Mr. T seems to know all the places around Tokyo where he can get food, but to get to any of these places he has to walk. Depending on the day of the week there is food available at different locations, and Mr. T told me this evening that on Sundays there is a church which provides a meal. (It is common practice for Japanese Anglican churches to cook a meal after the service and for everyone to eat together, and it is this meal that Mr. T shares.) He also knows where he can go to be warm, so in addition to our church he often goes to a library, which has some kind of seating area downstairs where he can stay until it closes in the evening.

Last week I saw Mr. T for the first time in several weeks. He hadn’t been around and I was wondering where he and Mr. M were. In some distress he told me that he hadn’t seen Mr. M for over a month. They had often gone their separate ways during the day, but one evening Mr. M didn’t return to the bank entrance. Over the course of the month since then, Mr. T had gone in search of his friend; to the hospital which cares for homeless people; to the places where they had been together to receive food; to the park where Mr. M’s friend lives in a blue tarpaulin tent. Mr. M had spent a week over there once, helping his friend collect aluminium cans, crushing them and taking them somewhere to get money for the scrap metal. He tracked down the friend but no one had seen Mr. M.

Mr. T is desperately worried for his friend.
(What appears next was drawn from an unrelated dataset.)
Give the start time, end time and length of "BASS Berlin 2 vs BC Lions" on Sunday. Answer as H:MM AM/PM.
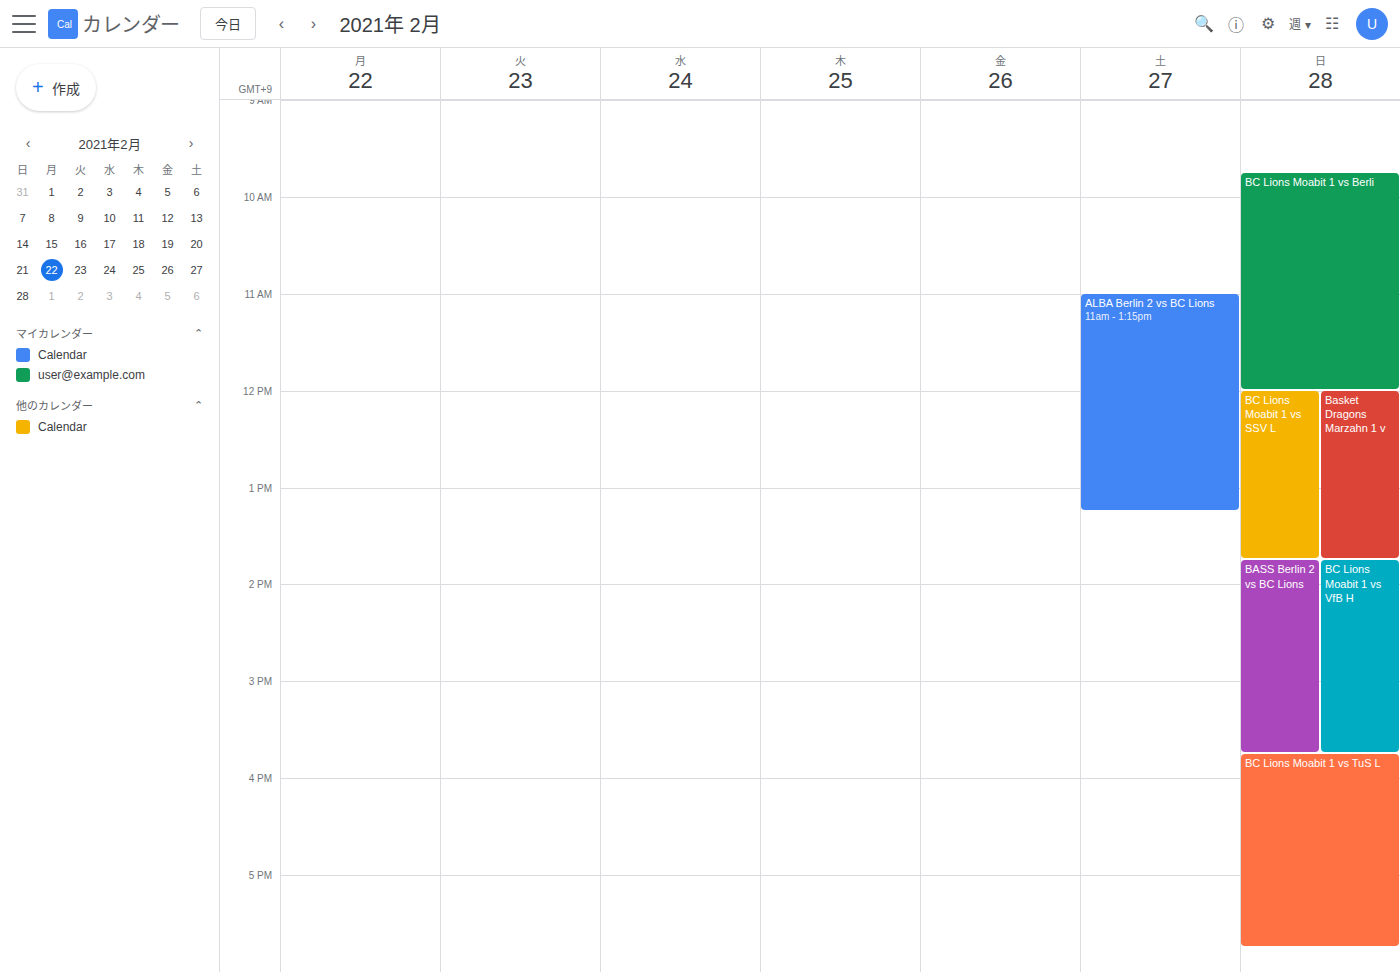
1:45 PM to 3:45 PM, 2 hours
He was worried that he had been involved in some kind of traffic accident, or that someone had beaten him up, but as time has gone on he has changed his mind. I had noticed that Mr. M had trouble walking, and Mr. T told me that he had a lot of sores on his legs, and he’s worried that his friend got some kind of infection. He used to put band-aids on his legs when he could, but if he couldn’t get any he used to use sticky tape. Mr. T is still waiting for his friend to come back, and that is how he reports the situation when he sees me: ‘He hasn’t come back yet.’

It is upsetting to listen to his distress, to his loneliness, and his feelings of despair that he has been unable to find and help his friend. Mr. M never seems far from his thoughts, and he often mentions him. A decade-plus friendship is a long one at any time, in any place, but on the street they have been each other’s support for so long, and now Mr. M is not there.

Life often whizzes by, there is so much we don’t see or don’t want to see every day. Getting to know Mr. T, to call him my friend, I have heard about how people live on the streets. It’s not easy to live with the information, and it makes me wonder at the resilience of the human body and spirit. So this Thanksgiving, although I’m not American, I shall appropriate it for my own. I am so very thankful to have a roof over my head, enough food to eat, enough money in the bank, for all the security that brings. Thankful too for all my friends, but I send up extra prayers for Mr. T and Mr. M, that Mr. M will find his way back and they can support each other again as they have done for years.


5 thoughts on “Mr. T

    1. tokyopurplegirl Post author

      Thank you for reading and for your questions! I haven’t seen Mr. T for a while but have heard from someone else that they have seen him around. He doesn’t work, because the people who employ men living on the street prefer to employ younger men and he must be in his late 50s or early 60s. Mr. M returned from Chiba after he was hospitalized and is still around, I do see him regularly.

      1. Lilly

        The solution then is , he check himself into some Gov home , as long as he has a shelter,
        he maybe can get a part time job or companies are more willing to hire him. these days people live to 90, he has 30 years to go.

        in Korea,the old folks wait on tables
        They have alot of small eateries , likewise Japan.

        In Korea, I saw old folks packing vegetables for sale in supermarkets.